Helikopterle arsa turu
Zorlu, geçen hafta sonu özel helikopteriyle beni ve Ekonomi Müdürümüz İbrahim Ekinci'yi önce Karayolları arsasına götürdü.Üzerinde uçtuğumuz arsaya ciddi para ödediniz. Bu parayı nasıl çıkaracaksınız?

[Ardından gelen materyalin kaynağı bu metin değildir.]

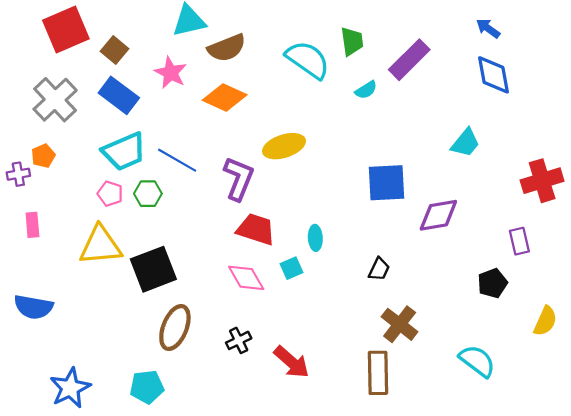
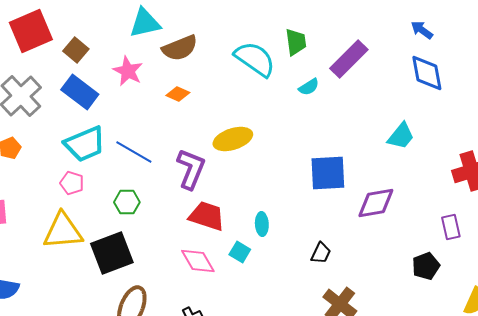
orange diamond: (225, 98) -> (178, 94), size x0.6
green hexagon: (148, 194) -> (127, 202), moved
cyan square: (292, 268) -> (240, 252), turned -35

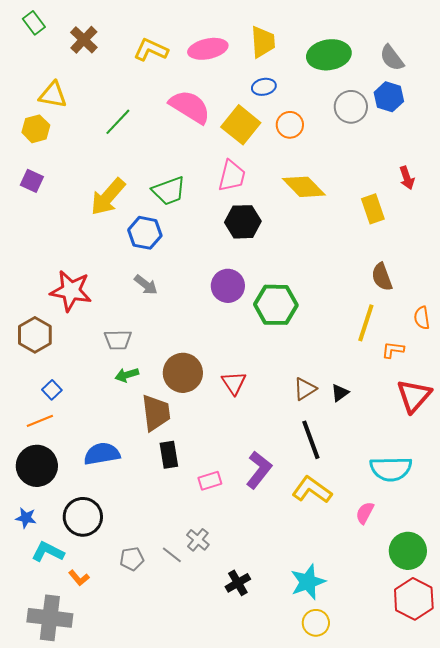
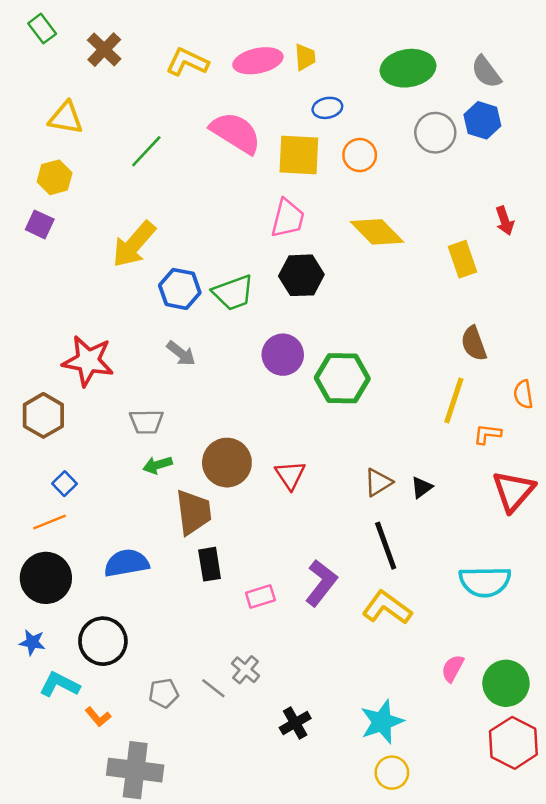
yellow trapezoid: (263, 42) -> (305, 57), moved, size x0.7
yellow square: (241, 125) -> (299, 155), turned -36
yellow hexagon: (36, 129) -> (55, 177), moved
green trapezoid: (169, 191) -> (233, 293), moved
pink semicircle: (365, 513) -> (453, 668), moved
gray cross: (50, 618) -> (135, 770), moved

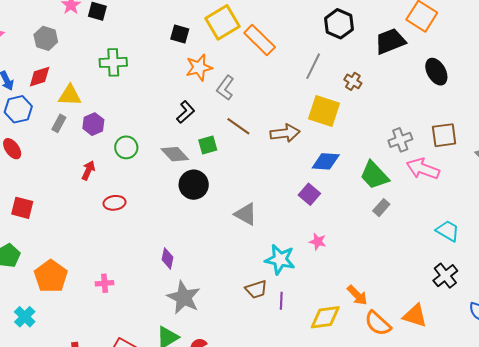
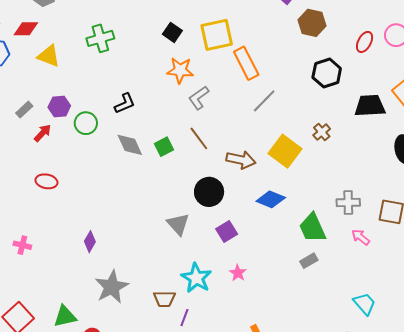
green cross: (113, 62) -> (100, 38), turned -32
gray line: (313, 66) -> (264, 101), moved
black L-shape: (186, 112) -> (125, 103), moved
gray rectangle: (59, 123) -> (24, 110), moved
purple hexagon: (93, 124) -> (59, 106), moved
green square: (208, 145) -> (164, 147), turned -30
pink arrow: (423, 169) -> (361, 237), size x0.6
black circle: (194, 185) -> (209, 192), moved
purple square: (309, 194) -> (227, 231), moved
red ellipse: (115, 203) -> (46, 181), moved
gray star: (184, 297) -> (112, 287), moved

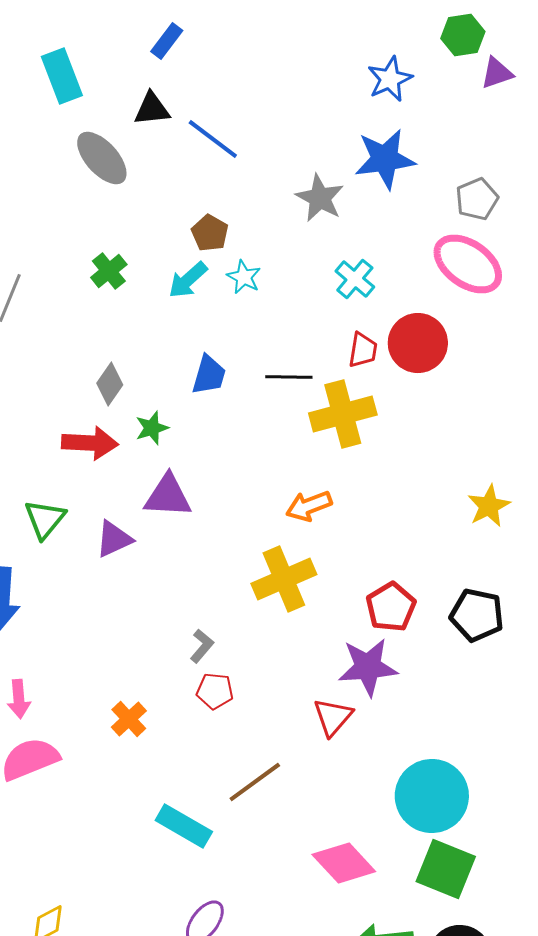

Ben buraya hayallerin alamayacağı bir şey yapacağım. Dubaili yapıyor, ben neden yapmayayım. Yeşil alanıyla, alışveriş merkeziyle, otel, spor salonları, müze, elektronik kütüphanesi, rezidansları, oteliyle dünya çapında bir şey olacak. Amerikalılar geliyor, alışveriş merkezini birlikte yapalım diyorlar, Avrupalılar geliyor, otele markamızı verelim diyorlar. Burası 96 dönüm. Yaklaşık 80 dönümü yeşil alan olarak düzenlenecek. Dünya standartlarında bir park yapacağız.

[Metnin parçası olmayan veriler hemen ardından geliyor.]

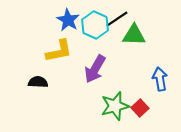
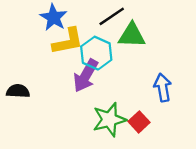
cyan hexagon: (95, 25) -> (96, 53), moved
yellow L-shape: (59, 51) -> (68, 41), moved

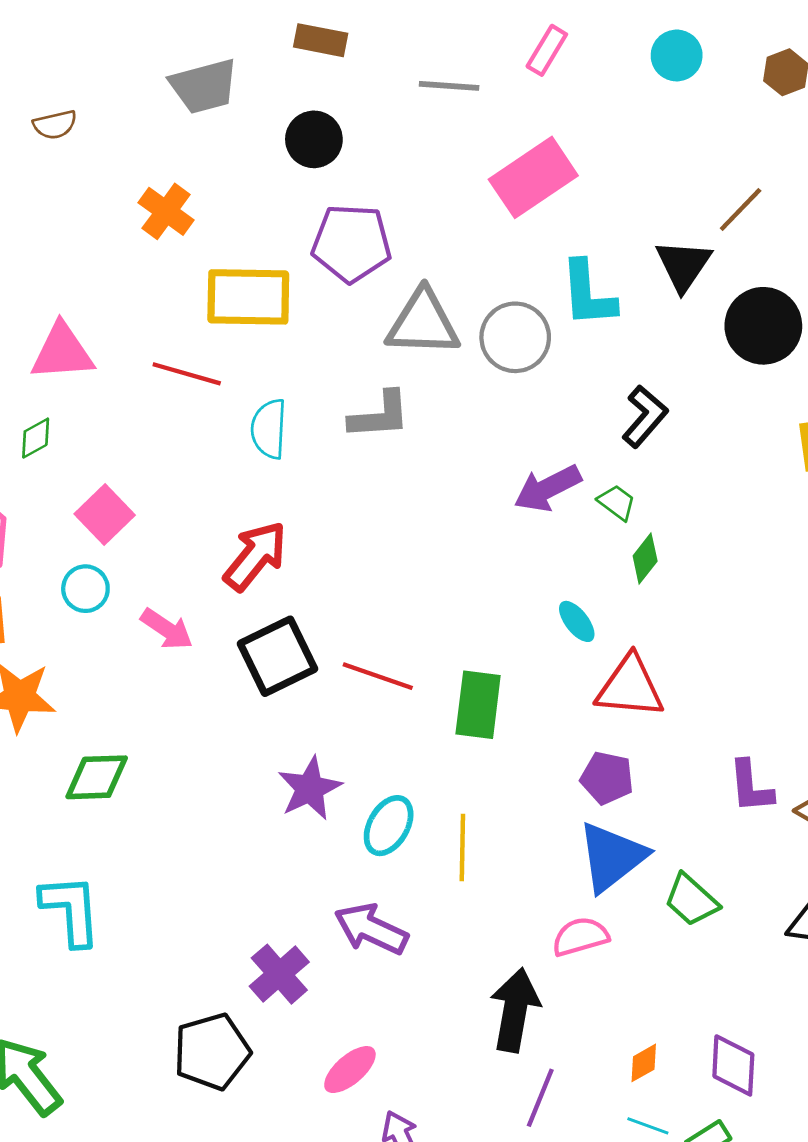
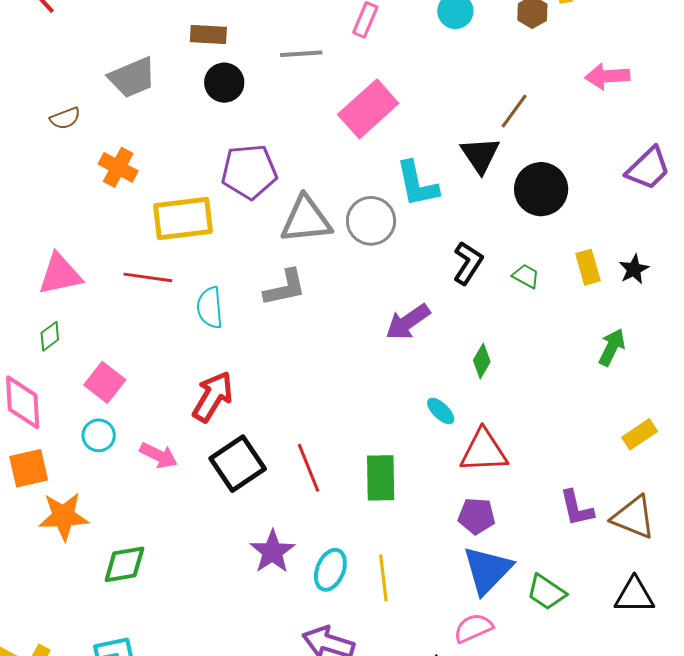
brown semicircle: (55, 125) -> (65, 118), moved
black circle: (314, 139) -> (224, 83), moved
green trapezoid: (617, 502) -> (526, 276), moved
red line: (378, 676) -> (309, 468), turned 57

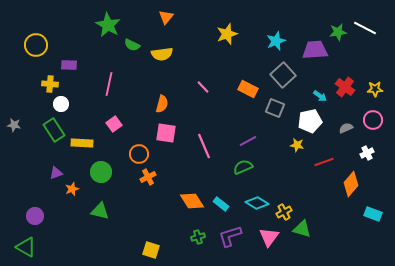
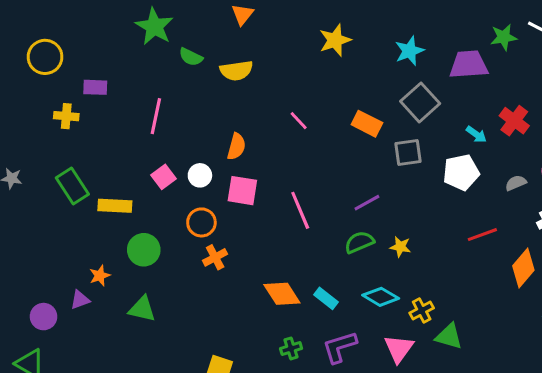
white circle: (61, 104) -> (200, 175), moved
gray square: (275, 108) -> (408, 153), turned -30
yellow star: (297, 145) -> (400, 247), moved
purple triangle: (56, 173) -> (80, 300), moved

14 proje hazırlandı. Bağımsız jüri en iyisini seçecek. Projelere 100 bin dolarlar veriyoruz. Para önemli değil. İkinci kattan Boğazı, 5. kattan Karadeniz'i gören bir arazi. 600 milyon dolar para koyacağız buraya.
Kent estetiğini koruyan, insanların "A bakın böyle de oluyormuş" diyeceği bir kompleks olacak. Bu şehir bunu hak ediyor. Levent'teki yere otelin, alışveriş merkezinin kralını yapacağım. Zorlu Center'a Zincirlikuyu istasyonundan özel metro uzatmayı da düşünüyoruz.
Avcılar'daki holding merkezini buraya mı taşıyacaksınız?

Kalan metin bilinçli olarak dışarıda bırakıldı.